Ben Kingsley and Patricia Clarkson play an interesting duet in Learning to Drive, a movie about a New York woman who responds to end of her marriage by taking driving lessons.
This may seem like a trivial premise, but during the years I lived in the mass-transit world of Manhattan, I knew many people who didn't drive. Some never even bothered to obtain licenses.
Based on a 2002 autobiographical New Yorker article by Katha Pollitt, Learning to Drive introduces us to Clarkson's Wendy, a woman at an emotional low point in what seems an otherwise successful life.
It doesn't take long for Kingsley's Darwan to enter Wendy's world, bringing with him hope for transformation.
A Sikh who had been a political prisoner in India, Darwan has been granted asylum in the US, and now lives in Queens, N.Y.
Obviously bright and capable, Darwan chooses to support himself driving a taxi at night and giving driving lessons by day because he doesn't want to abandon the beard and turban that help define his identity as Sikh.
As directed by Isabel Coixet (Elegy), Learning to Drive becomes a tasteful (and perhaps overly tame) look at two people from different worlds.

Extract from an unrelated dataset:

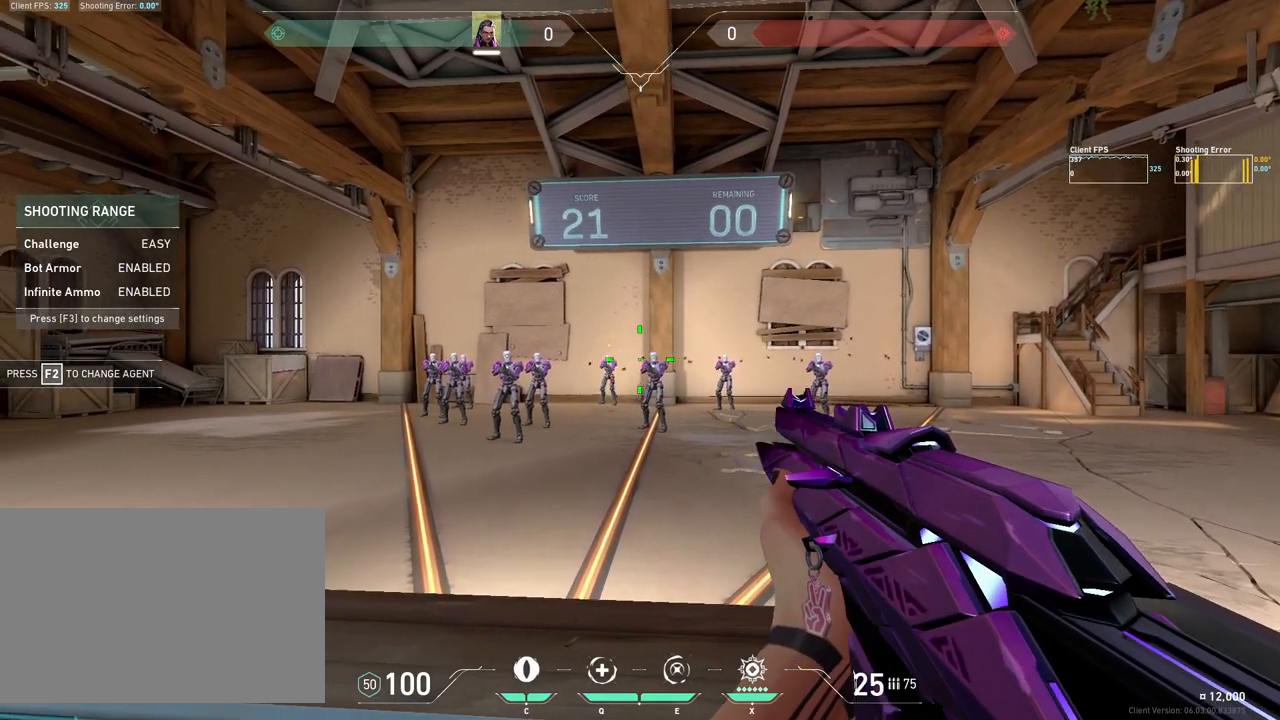
{"keys": [], "mouse": [], "events": []}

Although this sounds like a formula for predictability and boredom, Kingsley and Clarkson fill the movie with enough convincing life to make Learning to Drive palatable and entertaining.
The reason Wendy wants to learn to drive -- aside any metaphoric value -- involves her daughter (Grace Gummer). Gummer's Tasha and her boyfriend live on a food commune in Vermont. Wendy reluctantly decides that it's time she paid a visit.
As the movie evolves, we can't help wondering whether Wendy and Darwan will become romantically involved, but the script by Sara Kernochan is a bit cagier than that.
About mid-way through the movie, Darwan begins a new chapter in his own life with the arrival from India of his soon-to-be wife (Sarita Choudhury), a woman sent to him for a marriage arranged by his sister.
The difficult adjustment required of both parties could (and perhaps should) have made a movie of its own. Coixet handles this awkward relationship with sensitivity and a sense of realism.
Coixet does an equally good job of sketching the life of an immigrant who has landed in Queens. Economic pressures force Darwan to share an apartment with roommates, some of whom fear discovery by immigration authorities.
As a man of character and principles, Kingsley's Darwan tries to bridge the gap between cultures: one represented by the Sikh religion, which governs his behavior, and the other, by Wendy, who offers increased intellectual stimulation.
For the most part, Wendy is a wreck, an older woman forced to abandon her old life. Divorce forces Wendy to give up the brownstone to which she's extremely attached, move into a new apartment and otherwise accept the notion that she's now traveling without a co-pilot.
Learning to Drive is not a volatile movie or one that requires pressing into anyone's book of memories: all the more reason that Kingsley and Clarkson deserve credit for getting more out of it than a formulaic premise would seem to promise.